En 1917, Mussolini était un agent des services secrets de Sa Majesté

samedi 17 octobre 2009.
 

L’Angleterre, qui produit d’admirables reines et d’effrayants puddings, est aussi réputée pour ses agents secrets, dont les exploits ont inspiré le cinéma et la littérature. Que penserait aujourd’hui George Smiley de la "taupe" Benito Mussolini, recrutée par le service de contre-espionnage MI5 en 1917 ? La réalité a de l’imagination, se serait sans doute dit le héros de John Le Carré.

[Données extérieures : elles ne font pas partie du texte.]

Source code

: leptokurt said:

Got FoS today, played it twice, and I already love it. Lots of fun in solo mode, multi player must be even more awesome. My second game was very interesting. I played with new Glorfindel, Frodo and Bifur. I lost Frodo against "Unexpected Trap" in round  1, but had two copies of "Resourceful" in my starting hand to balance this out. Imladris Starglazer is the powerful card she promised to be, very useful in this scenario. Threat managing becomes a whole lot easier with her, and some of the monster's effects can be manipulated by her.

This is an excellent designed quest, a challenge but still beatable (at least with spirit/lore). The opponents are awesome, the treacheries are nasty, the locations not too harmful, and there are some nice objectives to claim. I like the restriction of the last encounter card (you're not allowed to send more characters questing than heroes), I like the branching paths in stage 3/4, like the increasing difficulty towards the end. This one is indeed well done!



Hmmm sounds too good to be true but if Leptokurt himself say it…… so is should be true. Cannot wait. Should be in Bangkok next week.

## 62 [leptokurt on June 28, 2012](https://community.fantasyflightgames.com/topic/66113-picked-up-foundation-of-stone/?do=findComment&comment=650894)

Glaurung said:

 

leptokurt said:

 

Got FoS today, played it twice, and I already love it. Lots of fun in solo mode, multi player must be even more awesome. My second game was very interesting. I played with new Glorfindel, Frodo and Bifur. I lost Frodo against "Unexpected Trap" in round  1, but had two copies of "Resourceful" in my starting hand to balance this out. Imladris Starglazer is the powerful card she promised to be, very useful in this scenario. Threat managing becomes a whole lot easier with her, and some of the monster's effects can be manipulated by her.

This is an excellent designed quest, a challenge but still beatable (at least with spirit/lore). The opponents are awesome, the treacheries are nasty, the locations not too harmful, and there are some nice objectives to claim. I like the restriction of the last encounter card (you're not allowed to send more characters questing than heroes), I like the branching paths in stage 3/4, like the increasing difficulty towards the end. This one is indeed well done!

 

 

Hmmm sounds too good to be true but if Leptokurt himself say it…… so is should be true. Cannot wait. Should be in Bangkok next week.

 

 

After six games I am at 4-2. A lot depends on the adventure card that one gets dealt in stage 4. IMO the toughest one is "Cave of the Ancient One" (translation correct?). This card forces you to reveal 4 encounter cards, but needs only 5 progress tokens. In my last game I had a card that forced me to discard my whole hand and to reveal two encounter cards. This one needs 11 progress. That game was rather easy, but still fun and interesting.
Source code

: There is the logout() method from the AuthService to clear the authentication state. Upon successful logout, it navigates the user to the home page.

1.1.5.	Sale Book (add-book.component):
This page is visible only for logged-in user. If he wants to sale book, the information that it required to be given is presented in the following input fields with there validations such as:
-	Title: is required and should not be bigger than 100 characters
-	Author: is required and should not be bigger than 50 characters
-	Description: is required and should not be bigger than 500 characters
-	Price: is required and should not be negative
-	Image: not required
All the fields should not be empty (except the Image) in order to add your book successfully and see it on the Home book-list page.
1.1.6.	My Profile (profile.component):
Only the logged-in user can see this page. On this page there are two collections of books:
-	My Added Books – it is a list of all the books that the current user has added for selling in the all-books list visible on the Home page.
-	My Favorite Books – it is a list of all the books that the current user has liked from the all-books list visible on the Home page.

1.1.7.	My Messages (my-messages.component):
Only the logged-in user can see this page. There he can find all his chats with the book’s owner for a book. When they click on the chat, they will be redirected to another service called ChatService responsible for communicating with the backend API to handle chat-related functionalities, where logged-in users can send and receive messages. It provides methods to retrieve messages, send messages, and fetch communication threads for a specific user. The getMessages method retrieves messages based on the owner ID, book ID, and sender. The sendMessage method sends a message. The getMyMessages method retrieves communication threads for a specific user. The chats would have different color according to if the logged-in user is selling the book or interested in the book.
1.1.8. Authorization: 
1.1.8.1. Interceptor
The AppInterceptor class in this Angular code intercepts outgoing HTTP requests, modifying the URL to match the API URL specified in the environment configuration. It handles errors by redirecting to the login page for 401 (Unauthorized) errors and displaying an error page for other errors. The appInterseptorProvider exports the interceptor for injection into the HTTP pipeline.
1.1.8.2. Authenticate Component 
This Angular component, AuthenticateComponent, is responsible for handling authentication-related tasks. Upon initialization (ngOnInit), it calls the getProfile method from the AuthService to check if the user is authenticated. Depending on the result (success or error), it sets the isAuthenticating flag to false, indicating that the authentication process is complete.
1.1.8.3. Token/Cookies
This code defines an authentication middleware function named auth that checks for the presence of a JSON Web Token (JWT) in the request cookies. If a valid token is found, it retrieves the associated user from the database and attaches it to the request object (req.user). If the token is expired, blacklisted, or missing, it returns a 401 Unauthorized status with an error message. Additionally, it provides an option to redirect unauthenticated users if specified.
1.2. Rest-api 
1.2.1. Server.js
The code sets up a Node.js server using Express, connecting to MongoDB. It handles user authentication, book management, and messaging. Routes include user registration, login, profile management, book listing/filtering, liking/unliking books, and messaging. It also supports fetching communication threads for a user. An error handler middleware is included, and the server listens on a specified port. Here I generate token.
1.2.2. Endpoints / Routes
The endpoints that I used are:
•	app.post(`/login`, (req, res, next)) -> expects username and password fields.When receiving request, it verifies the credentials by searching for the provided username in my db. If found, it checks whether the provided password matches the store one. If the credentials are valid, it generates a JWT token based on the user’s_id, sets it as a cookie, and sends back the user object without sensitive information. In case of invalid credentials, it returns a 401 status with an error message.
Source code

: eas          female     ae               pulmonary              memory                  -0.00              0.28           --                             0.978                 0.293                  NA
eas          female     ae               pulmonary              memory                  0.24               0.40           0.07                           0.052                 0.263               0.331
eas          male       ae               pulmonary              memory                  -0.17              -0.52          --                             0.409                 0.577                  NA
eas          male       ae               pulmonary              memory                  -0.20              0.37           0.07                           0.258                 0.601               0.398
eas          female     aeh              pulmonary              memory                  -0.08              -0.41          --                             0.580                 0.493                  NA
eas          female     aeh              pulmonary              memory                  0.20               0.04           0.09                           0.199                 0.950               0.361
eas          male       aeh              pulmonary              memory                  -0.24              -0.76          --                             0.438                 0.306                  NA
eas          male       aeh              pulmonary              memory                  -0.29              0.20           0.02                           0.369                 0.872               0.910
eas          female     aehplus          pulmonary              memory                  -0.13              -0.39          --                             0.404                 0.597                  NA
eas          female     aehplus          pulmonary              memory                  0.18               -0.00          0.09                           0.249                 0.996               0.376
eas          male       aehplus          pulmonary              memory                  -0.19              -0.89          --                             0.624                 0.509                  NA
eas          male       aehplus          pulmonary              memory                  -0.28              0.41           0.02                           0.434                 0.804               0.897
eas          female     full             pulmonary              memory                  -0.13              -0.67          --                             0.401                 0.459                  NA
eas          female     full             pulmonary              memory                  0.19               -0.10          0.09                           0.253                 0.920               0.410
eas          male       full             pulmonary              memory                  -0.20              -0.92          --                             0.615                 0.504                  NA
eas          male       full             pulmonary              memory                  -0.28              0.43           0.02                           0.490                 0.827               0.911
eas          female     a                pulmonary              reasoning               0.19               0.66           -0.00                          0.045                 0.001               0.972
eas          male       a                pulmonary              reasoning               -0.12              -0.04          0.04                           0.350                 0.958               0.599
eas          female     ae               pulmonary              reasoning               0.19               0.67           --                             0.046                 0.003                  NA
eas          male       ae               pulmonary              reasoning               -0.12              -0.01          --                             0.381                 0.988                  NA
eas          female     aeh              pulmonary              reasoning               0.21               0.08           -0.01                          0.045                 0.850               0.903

A croire Peter Martland, historien de l’université de Cambridge, le futur dictateur fasciste avait reçu l’équivalent de 6 400 euros par semaine pour œuvrer au maintien de l’Italie aux côtés des Alliés lors de la première guerre mondiale. Après le retrait de la Russie bolchevique, le Royaume-Uni redoutait que l’Italie, peu fiable, signe un armistice séparé avec les empires centraux.

C’est pourquoi, à partir de l’automne 1917, le futur Duce avait été payé 100 livres par semaine pendant au minimum un an pour écrire des articles favorables à la Triple Entente dans son journal. Mussolini avait promis à son agent traitant qu’il pouvait également mobiliser des anciens combattants pour tabasser les pacifistes.

L’"honorable correspondant" du "Cinq" n’avait rien d’honorable. Mussolini a fourni à Londres ce qu’il avait lu dans la presse ou entendu dans des cocktails. La recrue ressemblait à un agent secret tel que décrit la fiction : dilettante, l’argent facile, et surtout grand séducteur. "Je soupçonne Mussolini, qui était connu pour être un coureur de jupons, d’avoir dépensé une bonne partie de l’argent pour ses maîtresses", estime Peter Martland, qui a retrouvé la trace des paiements dans les archives de Samuel Hoare, à l’époque représentant du MI5 à Rome.

Invasion de l’Abyssinie

Par la suite, le MI5 a pris la mesure des véritables intentions de son ex-recrue, arrivée au pouvoir en 1922. D’après le livre The Defence of the Realm ("La Défense du royaume"), l’histoire officielle du MI5 publiée récemment, l’agence avait, dès 1936, averti le 10 Downing Street de l’inutilité de négocier avec Hitler et Mussolini. L’auteur, Christopher Andrew, révèle notamment les preuves sur les intentions belliqueuses des deux dictateurs apportées au contre-espionnage par un diplomate allemand anti-nazi en poste à Londres.

Devenu ministre des affaires étrangères, Samuel Hoare avait prêté main forte à Mussolini lors de l’invasion italienne de l’Abyssinie (Ethiopie), en 1935. Aux côtés du premier ministre français, Pierre Laval, le secrétaire au Foreign Office avait proposé un plan de partage du pays favorable à Rome. La polémique provoquée avait contraint ce champion de l’apaisement à la démission.